Fleischmann, who now lives near Salisbury, still believes his results were correct although he regrets allowing colleagues to press him into publicising them before he was ready.
He said: I hope they have achieved it. If they have, I hope people are ready for it this time.
No, no, no, no, no....
I meant something earthbound that we could plug into the electric grid and produce power.
I know that there are "breeder" reactors that manufacture more fuel than they consume.
But is there any kind of "incinerator" technology where you can just keep tossing in Mass (including nuke wastes) to be continuously reduced to energy?
Perhaps it would be a complex process requiring many steps through diffent types of reactors. But seems to me there "ought" to be a way to eventually burn all the "waste" down to zero.
Ditto: you're familiar with the industry: anybody ever come up with some fairly serious proposals along this line, or is it just plain too complicated to consider?
As to the argument that interstate highways represent a splendid example of govt. spending, two points need to be noted:
Providing usable roads has been an obligation of govt. since the Greeks and before.
Seond, highways -- Autobahns -- are a result of defense imperatives, and their construction, too, is a govt. responsibility, the primary purpose of the state being to protect its citizens' property rights and free speech.
More pertinent would be to remember not highways, but tech/megascience govt. pork fests. Why should a megabucks, publicly funded push to develop cold fusion achieve any better results than what we witnessed with, say, the SST?
Hey, I agree with you. There are lots of companies and people who would dearly love a marvelous new cheap and clean and decentralized power source. So I don't think big oil companies could successfully bury a technological breakthrough. Besides which, "cold fusion" is sexy -- it grabs at the public's imagination (as proven by the various movies that have used it as a plot gimmick). Believe me, any politician who participated in an effort to block cold fusion would be instant radioactive toast.
Whoopie! That would certainly be me. Thanks!
Not at all. Back in those days, the Government didn't HAVE that kind of cash. But what it DID have was land. And it granted ENORMOUS tracts to the railroads for "right-of-way", often hundreds of miles wide! And this grant of public land was not without government strings attached: rather than "invest its money as it saw fit", the railroads were permitted to sell this public land back to the citizens (settlers) to raise the cash to build the railroad. And all this was subject to various performance "standards" and schedules.
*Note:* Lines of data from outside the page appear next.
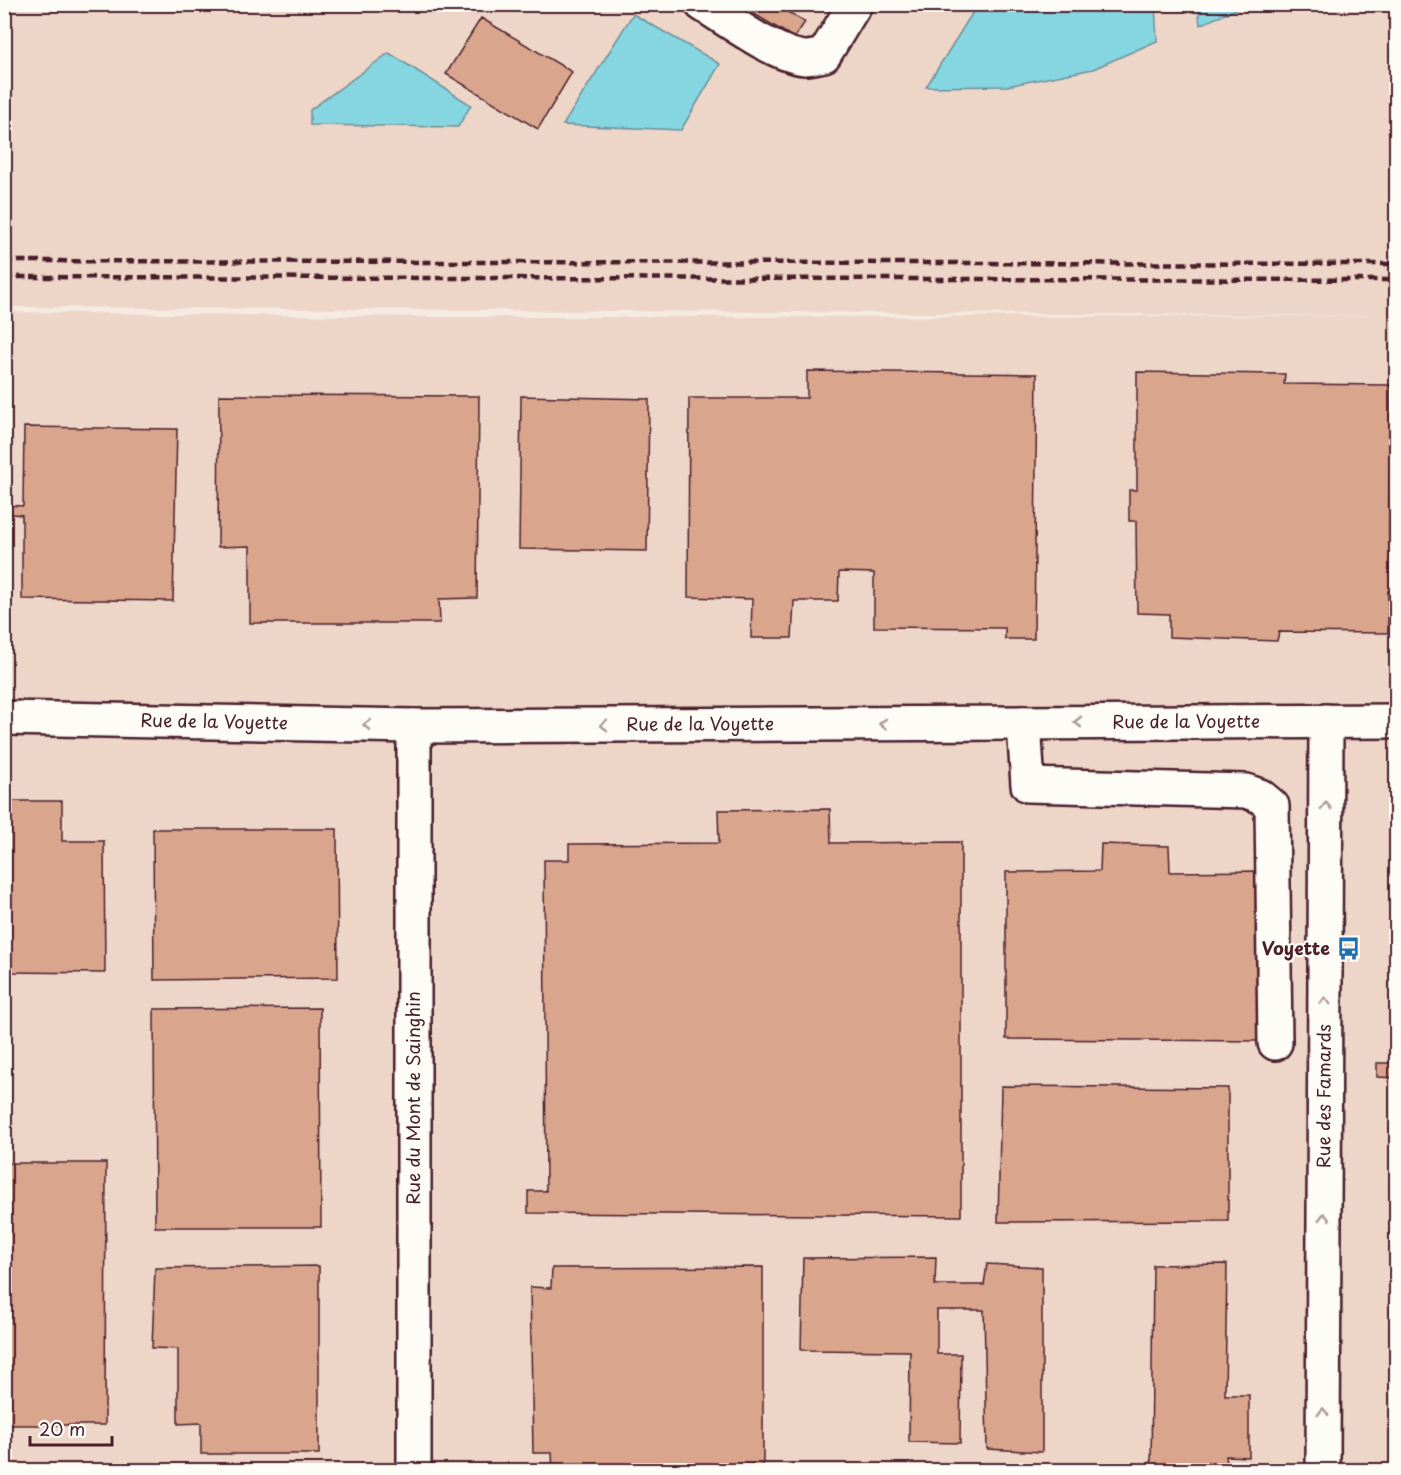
<svg xmlns="http://www.w3.org/2000/svg" width="1401" height="1475" font-family="'Playpen Sans',sans-serif">
<rect width="100%" height="100%" fill="#f6ebe2"/>
<filter id="ink" filterUnits="userSpaceOnUse"><feTurbulence type="fractalNoise" baseFrequency=".0167" numOctaves="2"/><feDisplacementMap in="SourceGraphic" scale="12" xChannelSelector="R" yChannelSelector="G"/><feConvolveMatrix kernelMatrix="1 2 1 2 8 2 1 2 1" color-interpolation-filters="sRGB"/></filter>
<g filter="url(#ink)">
<path fill="#edd6c8" d="M5 5H1396V1470H5V312L440 317 1390 316 5 307Z"/>
<path fill="#85d6e1" stroke="#6d8d98" stroke-width="1.5" d="M978 4 1155 5 1157 41 1093 69 1007 86 926 87Z
M1198 5V4L1246 5 1200 25Z
M633 14 720 64 681 130 563 125Z
M389 53 471 105 458 127 310 125V110Z"/>
<path fill="#d9a58d" stroke="#4a1f2b" stroke-width="1.5" d="M738 4H783L781 8 805 22 794 38Z
M481 18 572 72 538 129 446 74Z
M807 371 1037 374 1034 639H1005V628L874 627V573L839 572 838 601H794L792 638H751L752 599 688 597 689 398H807Z
M1137 372 1285 374 1284 384 1391 385 1389 537H1396V591H1388V633L1279 632 1277 641 1169 637V614L1137 613 1136 521H1129V490H1137Z
M219 395 479 396 477 598 439 599 440 623H250V546L218 547Z
M521 396 649 399 647 551 519 549Z
M24 427 177 429 173 601 22 599V515L4 513V505L23 506Z
M1395 476H1396V508H1394Z
M4 801H62V841H104L105 973 4 972Z
M830 809 831 843 961 842V1216L528 1213V1191H546L544 860H569V844L719 843 718 810Z
M153 829H337L338 978 154 980Z
M1101 844 1169 846 1170 872 1262 871 1260 1041 1006 1039V872L1100 871Z
M320 1008 321 1227H155L154 1009Z
M1377 1063H1394L1395 1078 1377 1077Z
M1001 1086 1228 1088V1221L998 1222Z
M4 1163H106L105 1425H4Z
M1395 1207H1396V1306Z
M936 1257 935 1285H984L987 1264 1042 1267V1452L987 1449 984 1310H937V1354H961L960 1443 909 1442 910 1351 801 1350 803 1258Z
M1227 1264 1225 1395H1249V1457L1226 1456 1228 1470H1151L1153 1265Z
M319 1266V1454H201V1423L178 1424V1349L152 1348 155 1268Z
M763 1267V1470H553L552 1453H533L530 1287 551 1288 552 1268Z"/>
<g fill="none" stroke-linecap="round" stroke-linejoin="round">
<defs>
<g id="minor">
<path d="M702 4C728 20 776 56 805 58 811 58 818 56 824 55L855 4"/>
<path id="s1" d="M4 718 414 726 1396 721"/>
<path d="M1024 723 1028 785 1246 791 1260 796 1272 806 1275 1043"/>
<path d="M414 726V1470"/>
<path id="s2" d="M1323 1470 1326 721"/>
</g>
</defs>
<use href="#minor" stroke="#4a1f2b" stroke-width="38"/>
<use href="#minor" stroke="#fdfcf7" stroke-width="33"/>
<path stroke="#4a1f2b" stroke-width="4.5" stroke-dasharray="9 4.5" stroke-linecap="butt" d="M4 261 1396 264
M4 277 1396 280"/>
</g>
<defs><path id="oneway-chevron" d="M-2-3.5L2.5 0L-2 3.5" fill="none" stroke-width="1.6" stroke-linecap="round" stroke-linejoin="round" transform="scale(1.5)"/></defs>
<g stroke="#ac999b">
<use href="#oneway-chevron" transform="translate(1078 722) rotate(180)"/>
<use href="#oneway-chevron" transform="translate(883 724) rotate(180)"/>
<use href="#oneway-chevron" transform="translate(367 725) rotate(-179)"/>
<use href="#oneway-chevron" transform="translate(604 725) rotate(180)"/>
<use href="#oneway-chevron" transform="translate(1326 806) rotate(-90)"/>
<use href="#oneway-chevron" transform="translate(1325 1001) rotate(-90)"/>
<use href="#oneway-chevron" transform="translate(1324 1217) rotate(-90)"/>
<use href="#oneway-chevron" transform="translate(1323 1412) rotate(-90)"/>
</g>
</g>
<defs>
<symbol id="bus-bare" viewBox="-9 -9 18 18"><path d="M-5-6H5V4H4V6H2V4H-2V6H-4V4H-5ZM-3.5-4V0h7V-4ZM-3.5 1.2v1.5H-2V1.2ZM2 1.2v1.5H3.5V1.2Z" fill="#1f6fb2" stroke="#fdfcf7" stroke-width="2.5" paint-order="stroke"/></symbol>
</defs>
<g fill-rule="evenodd">
<use href="#bus-bare" x="1332" y="932" width="33" height="33"/>
</g>
<g text-anchor="middle" stroke-width="4.5" stroke-linejoin="round" paint-order="stroke">
<g font-size="18" fill="#4a1f2b" stroke="#fdfcf7">
<text dy="6" stroke="none"><textPath href="#s1" startOffset="210">Rue de la Voyette</textPath></text>
<text dy="6" stroke="none"><textPath href="#s1" startOffset="1182">Rue de la Voyette</textPath></text>
<text dy="6" stroke="none"><textPath href="#s1" startOffset="696">Rue de la Voyette</textPath></text>
<text dy="6" stroke="none"><textPath href="#s2" startOffset="374">Rue des Famards</textPath></text>
<text transform="translate(414 1098) rotate(-90)" y="6">Rue du Mont de Sainghin</text>
</g>
<g font-size="18" font-weight="bold" fill="#4a1f2b" stroke="#fdfcf7" text-anchor="end">
<text x="1330" y="955">Voyette</text>
</g>
</g>
<rect width="1401" height="1475" fill="none" stroke="#fdfcf7" stroke-width="24"/>
<rect x="12" y="12" width="1377" height="1451" fill="none" stroke="#4a1f2b" stroke-width="2" filter="url(#ink)"/>
<path d="M30 1436v9h82v-9" fill="none" stroke="#4a1f2b" stroke-width="3"/>
<text x="39" y="1436" font-size="18" fill="#4a1f2b" stroke="#fdfcf7" stroke-width="4.5" paint-order="stroke">20 m</text>
</svg>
As different as electromagnetic [chemical] interactions are from nuclear processes. I will give this acoustic development a Very Possible as opposed to P&F, which earns a Not Possible Amundo.
Yes, the world is a bit more complex nowadays.
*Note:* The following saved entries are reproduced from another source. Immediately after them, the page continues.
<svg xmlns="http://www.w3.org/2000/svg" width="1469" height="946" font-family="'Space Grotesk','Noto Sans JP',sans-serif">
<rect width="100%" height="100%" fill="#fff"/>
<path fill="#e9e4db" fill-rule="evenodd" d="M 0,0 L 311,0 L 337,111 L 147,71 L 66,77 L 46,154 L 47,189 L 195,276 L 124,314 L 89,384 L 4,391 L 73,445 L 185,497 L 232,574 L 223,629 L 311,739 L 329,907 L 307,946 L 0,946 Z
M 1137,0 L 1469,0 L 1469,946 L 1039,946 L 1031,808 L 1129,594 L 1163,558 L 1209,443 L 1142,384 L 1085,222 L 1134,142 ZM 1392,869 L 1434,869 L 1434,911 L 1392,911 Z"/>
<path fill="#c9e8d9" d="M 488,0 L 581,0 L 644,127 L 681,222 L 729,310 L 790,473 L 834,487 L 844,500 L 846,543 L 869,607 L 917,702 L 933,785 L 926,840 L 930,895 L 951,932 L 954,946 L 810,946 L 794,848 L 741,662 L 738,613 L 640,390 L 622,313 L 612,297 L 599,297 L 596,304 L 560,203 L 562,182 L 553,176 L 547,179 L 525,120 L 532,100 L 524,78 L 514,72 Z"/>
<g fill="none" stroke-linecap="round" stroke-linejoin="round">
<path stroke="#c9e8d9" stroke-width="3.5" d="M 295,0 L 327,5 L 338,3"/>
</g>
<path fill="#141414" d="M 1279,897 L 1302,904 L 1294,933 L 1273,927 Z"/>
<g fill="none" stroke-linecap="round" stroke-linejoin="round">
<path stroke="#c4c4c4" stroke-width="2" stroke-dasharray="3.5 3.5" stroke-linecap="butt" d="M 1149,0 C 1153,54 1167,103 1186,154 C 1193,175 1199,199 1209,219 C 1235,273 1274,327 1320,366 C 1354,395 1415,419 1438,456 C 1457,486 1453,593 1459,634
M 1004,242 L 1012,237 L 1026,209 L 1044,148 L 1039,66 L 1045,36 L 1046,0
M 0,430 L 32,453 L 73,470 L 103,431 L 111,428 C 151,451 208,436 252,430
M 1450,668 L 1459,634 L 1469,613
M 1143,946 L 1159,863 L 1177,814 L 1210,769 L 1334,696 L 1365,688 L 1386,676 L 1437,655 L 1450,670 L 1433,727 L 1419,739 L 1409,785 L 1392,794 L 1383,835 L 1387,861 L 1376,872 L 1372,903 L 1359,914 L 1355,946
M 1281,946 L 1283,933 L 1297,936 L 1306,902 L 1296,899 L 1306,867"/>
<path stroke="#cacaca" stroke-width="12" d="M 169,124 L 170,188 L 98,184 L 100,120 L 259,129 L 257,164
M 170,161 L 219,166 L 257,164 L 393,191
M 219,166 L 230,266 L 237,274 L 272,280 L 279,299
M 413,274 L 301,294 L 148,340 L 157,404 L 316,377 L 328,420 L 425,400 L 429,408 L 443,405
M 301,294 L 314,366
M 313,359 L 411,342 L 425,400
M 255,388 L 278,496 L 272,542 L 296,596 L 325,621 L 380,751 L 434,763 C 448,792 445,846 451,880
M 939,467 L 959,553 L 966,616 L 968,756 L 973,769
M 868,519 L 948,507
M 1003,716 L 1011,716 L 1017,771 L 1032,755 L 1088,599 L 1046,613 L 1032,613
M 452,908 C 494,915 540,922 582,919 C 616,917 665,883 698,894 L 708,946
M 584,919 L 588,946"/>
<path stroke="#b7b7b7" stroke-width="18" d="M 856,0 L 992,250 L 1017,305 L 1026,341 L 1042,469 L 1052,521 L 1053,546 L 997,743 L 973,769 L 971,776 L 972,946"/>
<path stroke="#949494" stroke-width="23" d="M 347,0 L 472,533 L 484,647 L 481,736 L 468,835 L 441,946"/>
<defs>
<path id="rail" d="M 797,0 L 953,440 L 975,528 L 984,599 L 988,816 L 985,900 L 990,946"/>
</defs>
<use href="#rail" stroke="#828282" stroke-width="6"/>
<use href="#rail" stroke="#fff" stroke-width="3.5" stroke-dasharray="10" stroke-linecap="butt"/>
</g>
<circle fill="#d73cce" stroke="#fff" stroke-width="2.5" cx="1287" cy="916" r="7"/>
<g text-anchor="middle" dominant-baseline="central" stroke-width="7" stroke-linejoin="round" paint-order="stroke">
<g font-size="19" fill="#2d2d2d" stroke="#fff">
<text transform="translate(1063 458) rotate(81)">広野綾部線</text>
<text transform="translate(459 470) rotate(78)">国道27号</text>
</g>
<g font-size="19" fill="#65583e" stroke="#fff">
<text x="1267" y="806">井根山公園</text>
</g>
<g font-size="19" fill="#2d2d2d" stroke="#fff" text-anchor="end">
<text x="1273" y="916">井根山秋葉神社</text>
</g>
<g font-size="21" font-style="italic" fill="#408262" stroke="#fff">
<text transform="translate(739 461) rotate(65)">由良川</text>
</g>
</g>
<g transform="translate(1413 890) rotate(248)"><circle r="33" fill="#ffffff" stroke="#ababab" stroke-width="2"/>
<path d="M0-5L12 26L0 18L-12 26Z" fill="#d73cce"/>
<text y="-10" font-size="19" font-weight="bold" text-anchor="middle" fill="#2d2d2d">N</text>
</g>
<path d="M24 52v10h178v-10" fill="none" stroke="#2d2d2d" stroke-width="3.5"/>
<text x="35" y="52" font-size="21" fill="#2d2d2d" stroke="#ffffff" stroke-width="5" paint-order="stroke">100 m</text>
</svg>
I'm comfortable with government involvement in fusion research, especially for peaceful applications such as energy production. It provides greater public accountability than if the technology was strictly "corporate intellectual property" and a "trade secret".
Chemical processes are in the electron-volt range. Nuclear process are in the million electron-volt range.
Chemical acoustic processes [fire is an example] involve electrons from the atomic electron shell and operate at electron-volt potentials. Nuclear processes mainly don't involve the electrons from the atomic electron shell, and it takes a lot more potential to make things happen among protons and neutrons.